Is there any way that I can stay in your arms?

If I don't need you then why am I crying on my bed?
If I don't need you then why does your name resound in my head?
If you're not for me then why does this distance maim my life?
If you're not for me then why do I dream of you as my wife?

I don't know why you’re so far away
But I know that this much is true
We'll make it through; and I hope you are the one I share my life with
And I wish that you could be the one I die with
And I pray in you're the one I build my home with
I hope I love you all my life
I don’t want to run away but I can't take it
I don't understand… If I'm not made for you then why does my heart tell me that I am?
Is there any way that I can stay in your arms?

Cause, I miss you, body and soul so strong that it takes my breath away
And I breathe you into my heart and pray for the strength to stand today
Cause, I love you, whether it's wrong or right
And though I can't be with you tonight
And know my heart is by your side

I don't want to run away but I can't take it
I don't understand… If I'm not made for you then why does my heart tell me that I am?
Is there any way that I can stay in your arms…
2003(c) Daniel Bedingfield

December 17, 2005 - Little bit of something to remember

Editors Note:
Something special that hits the heart, words written, possibly in the dark. Sometimes words have a way to lend a sight that is blinded by shadows deep within side. A little bit of something to remember was sent to remind me, what is true to ones self and cherish the memories.

Sometimes remembering what is lost, sometimes remembering what holds people in the dark, sometimes remembering how people act, sometimes remembering why things have gone bad. Know that no matter how dark things may seem, there is always a light that is to be found, with the right search beam. Look deep within ones self and know who you are, grant yourself the power to over come the obstacles. And if you want something bad enough, something so pure and true, then fight for what is right and have your wish granted tonight.

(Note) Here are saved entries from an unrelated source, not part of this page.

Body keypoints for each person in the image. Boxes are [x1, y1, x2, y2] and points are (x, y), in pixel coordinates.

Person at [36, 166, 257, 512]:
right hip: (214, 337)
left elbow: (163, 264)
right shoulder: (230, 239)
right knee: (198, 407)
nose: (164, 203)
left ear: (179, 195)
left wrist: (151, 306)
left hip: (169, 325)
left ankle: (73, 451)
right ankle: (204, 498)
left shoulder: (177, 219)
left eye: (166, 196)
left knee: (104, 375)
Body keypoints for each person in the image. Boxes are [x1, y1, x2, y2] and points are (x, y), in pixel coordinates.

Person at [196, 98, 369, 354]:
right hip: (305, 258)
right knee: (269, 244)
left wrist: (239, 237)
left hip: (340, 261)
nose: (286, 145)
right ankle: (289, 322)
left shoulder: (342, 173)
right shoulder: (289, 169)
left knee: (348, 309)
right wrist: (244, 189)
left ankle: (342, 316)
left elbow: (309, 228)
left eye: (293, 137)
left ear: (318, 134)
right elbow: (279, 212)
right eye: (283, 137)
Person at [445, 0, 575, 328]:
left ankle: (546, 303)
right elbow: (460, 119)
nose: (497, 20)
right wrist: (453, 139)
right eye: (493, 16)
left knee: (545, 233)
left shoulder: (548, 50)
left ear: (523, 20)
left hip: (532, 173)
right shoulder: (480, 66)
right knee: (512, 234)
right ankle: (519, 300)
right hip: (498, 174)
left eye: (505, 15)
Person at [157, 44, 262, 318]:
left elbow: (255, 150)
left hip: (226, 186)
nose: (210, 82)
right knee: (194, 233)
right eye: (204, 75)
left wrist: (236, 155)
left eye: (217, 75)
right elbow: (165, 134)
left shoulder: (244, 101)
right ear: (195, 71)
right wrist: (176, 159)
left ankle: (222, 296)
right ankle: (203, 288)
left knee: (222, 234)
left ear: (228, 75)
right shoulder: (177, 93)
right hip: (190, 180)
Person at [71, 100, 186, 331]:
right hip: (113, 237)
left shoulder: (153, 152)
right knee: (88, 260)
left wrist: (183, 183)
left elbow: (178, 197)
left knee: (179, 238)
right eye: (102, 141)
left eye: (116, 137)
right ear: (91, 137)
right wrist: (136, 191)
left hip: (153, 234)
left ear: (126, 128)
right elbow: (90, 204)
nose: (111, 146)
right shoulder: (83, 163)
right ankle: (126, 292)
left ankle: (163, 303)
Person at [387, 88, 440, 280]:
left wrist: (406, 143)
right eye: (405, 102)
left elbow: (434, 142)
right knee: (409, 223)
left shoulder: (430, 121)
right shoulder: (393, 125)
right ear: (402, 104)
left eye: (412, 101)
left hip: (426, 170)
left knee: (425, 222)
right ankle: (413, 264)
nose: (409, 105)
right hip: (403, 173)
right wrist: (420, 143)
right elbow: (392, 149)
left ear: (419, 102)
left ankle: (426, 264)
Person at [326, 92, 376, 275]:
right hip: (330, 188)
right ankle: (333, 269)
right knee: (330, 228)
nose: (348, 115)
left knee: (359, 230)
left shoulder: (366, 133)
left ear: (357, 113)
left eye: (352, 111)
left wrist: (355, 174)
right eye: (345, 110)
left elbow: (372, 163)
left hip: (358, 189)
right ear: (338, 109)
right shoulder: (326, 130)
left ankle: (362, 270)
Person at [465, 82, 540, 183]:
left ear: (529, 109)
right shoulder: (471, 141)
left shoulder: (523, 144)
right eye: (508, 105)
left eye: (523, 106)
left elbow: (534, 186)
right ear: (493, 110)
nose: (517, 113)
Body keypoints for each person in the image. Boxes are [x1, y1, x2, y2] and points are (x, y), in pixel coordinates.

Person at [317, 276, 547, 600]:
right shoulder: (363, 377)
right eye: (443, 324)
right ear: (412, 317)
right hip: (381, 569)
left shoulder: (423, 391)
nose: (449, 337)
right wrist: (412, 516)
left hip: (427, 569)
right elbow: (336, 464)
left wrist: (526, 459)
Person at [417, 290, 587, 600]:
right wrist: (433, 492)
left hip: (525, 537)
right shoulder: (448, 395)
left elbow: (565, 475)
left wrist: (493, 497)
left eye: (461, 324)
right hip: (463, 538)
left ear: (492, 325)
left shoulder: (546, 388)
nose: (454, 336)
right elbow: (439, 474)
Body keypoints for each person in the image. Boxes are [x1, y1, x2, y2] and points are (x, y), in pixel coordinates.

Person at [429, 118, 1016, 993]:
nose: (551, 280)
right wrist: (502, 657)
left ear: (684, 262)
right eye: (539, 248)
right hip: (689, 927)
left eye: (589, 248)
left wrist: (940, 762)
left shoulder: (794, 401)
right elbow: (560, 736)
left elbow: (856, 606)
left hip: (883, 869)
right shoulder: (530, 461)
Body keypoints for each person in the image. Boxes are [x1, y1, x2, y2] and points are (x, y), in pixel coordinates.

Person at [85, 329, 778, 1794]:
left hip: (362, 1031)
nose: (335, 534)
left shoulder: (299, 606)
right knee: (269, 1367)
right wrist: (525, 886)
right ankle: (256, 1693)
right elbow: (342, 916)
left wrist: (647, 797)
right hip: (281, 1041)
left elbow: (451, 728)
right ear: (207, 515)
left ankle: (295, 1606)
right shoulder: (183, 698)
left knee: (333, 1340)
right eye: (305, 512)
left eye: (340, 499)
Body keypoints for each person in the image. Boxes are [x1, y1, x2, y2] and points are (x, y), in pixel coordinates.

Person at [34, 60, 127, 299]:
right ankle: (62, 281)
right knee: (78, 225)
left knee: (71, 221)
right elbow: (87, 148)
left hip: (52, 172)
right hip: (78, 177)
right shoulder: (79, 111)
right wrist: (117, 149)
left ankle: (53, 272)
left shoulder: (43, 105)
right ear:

This piece is not something I wrote but was sent to me by someone very special. It is something that is deeply special to me on several levels, but for now, it shall be marked, as one of my “treasured” and placed in that jar, I keep close to my heart. No matter what lye’s ahead, no matter how dark each road is, no matter how distance or shallow, no matter the outcome, the treasured jar will never be touched, it’s what holds me bound to those things I love.